San José Spotlight City Hall reporter Jana Kadah conducts a phone interview. The Spotlight was awarded $500,000 in attorneys fees in its public records lawsuit against the California city after a judge determined the records were wrongly withheld.


Public records and freedom of information laws are fundamental for government transparency. But when journalists fight for access to wrongfully withheld records at the state and local level, the public is paying the price, according to a new article published by our U.S. Press Freedom Tracker for Sunshine Week.

The Tracker’s senior reporter, Stephanie Sugars, found that over the past year alone, local governments have paid journalists more than $1.6 million in attorneys fees — all of which was financed by taxpayers — following public records lawsuits.

The bulk of these payments were made to newsrooms in California, Iowa, Massachusetts, and Nevada after journalists were denied access to records ranging from police misconduct investigations to mayoral communications.

Map of U.S. states with fee shifting for public records lawsuits

Fewer than half of states have mandated fee-shifting, or the awarding of attorneys fees and costs to the prevailing party. Another 26 have optional fee-shifting or mandate it in circumstances when agencies act in bad faith or in violation of an administrative advisory.

Source: National Freedom of Information Coalition (2020)
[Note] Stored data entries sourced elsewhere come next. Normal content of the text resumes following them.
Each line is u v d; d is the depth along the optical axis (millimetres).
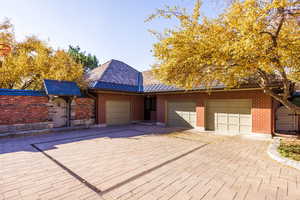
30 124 10234
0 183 3807
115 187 3648
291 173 4438
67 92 11406
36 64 13641
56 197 3217
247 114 10102
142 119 17219
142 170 4648
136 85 16188
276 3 3527
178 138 9234
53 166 4922
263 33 4270
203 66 5746
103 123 13664
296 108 6109
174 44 5293
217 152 6496
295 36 4617
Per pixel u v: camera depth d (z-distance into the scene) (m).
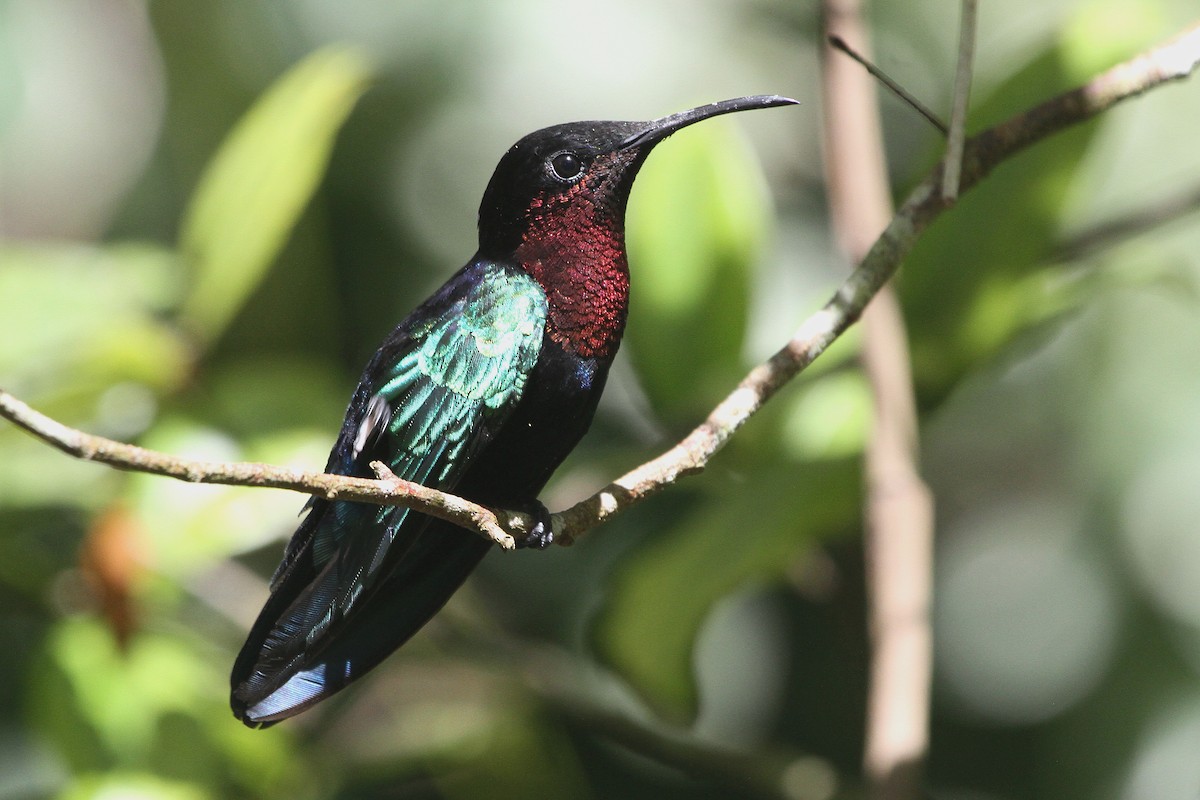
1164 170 10.88
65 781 8.26
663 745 8.80
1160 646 10.50
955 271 7.85
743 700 10.65
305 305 10.47
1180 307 10.52
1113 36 7.81
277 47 11.23
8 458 8.28
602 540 10.45
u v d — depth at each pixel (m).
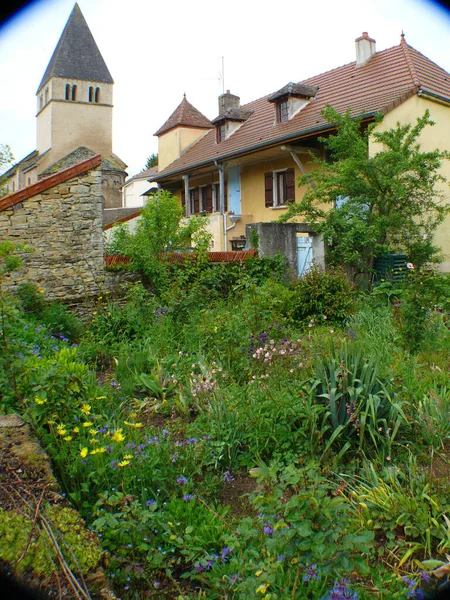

After the Las Vegas Review-Journal received $620,000 in payments in February 2024, Ben Lipman, an attorney for the newspaper, said, “Reimbursement for attorneys’ fees is a vitally important part of the public records law, because without it, most people could not afford to take the government and all its lawyers to court.”

It is taxpayers, however, that are forced to foot the bill, while officials can remain unscathed, according to Ramona Giwargis, the co-founder and CEO of the nonprofit newsroom San José Spotlight. The Spotlight received $500,000 in November 2023 after a California county judge ruled that the former mayor used private emails and text messages for city business in order to shield the communications from disclosure.

“Even though they keep getting sued, it doesn’t stop or change anything. For the city, it’s just a blip on the radar,” Giwargis told the Tracker. “What does it take? If not legal action, then what remedies do we have to hold them accountable?”